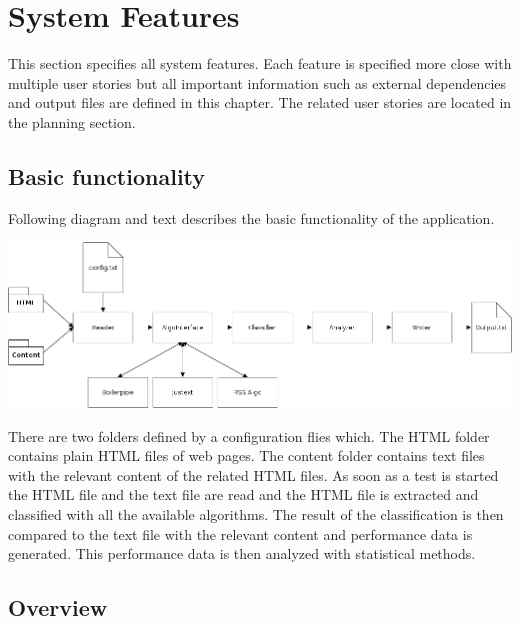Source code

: \section{System Features}

This section specifies all system features. Each feature is specified more close with multiple user stories but all important information such as external dependencies and output files are defined in this chapter. The related user stories are located in the planning section.  



\begin{landscape}

\subsection{Basic functionality}
Following diagram and text describes the basic functionality of the application.

\includegraphics[width=24cm]{Pictures/Sysspec.png}

There are two folders defined by a configuration flies which. The HTML folder contains plain HTML files of web pages. The content folder contains text files with the relevant content of the related HTML files. As soon as a test is started the HTML file and the text file are read and the HTML file is extracted and classified with all the available algorithms. The result of the classification is then compared to the text file with the relevant content and performance data is generated. This performance data is then analyzed with statistical methods. 

\end{landscape}



\subsection{Overview}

> [Instructions to follow]
List, from the entries above, every line in which the word "subsection" shows up.

> [Result of this task]
\subsection{Basic functionality}
\subsection{Overview}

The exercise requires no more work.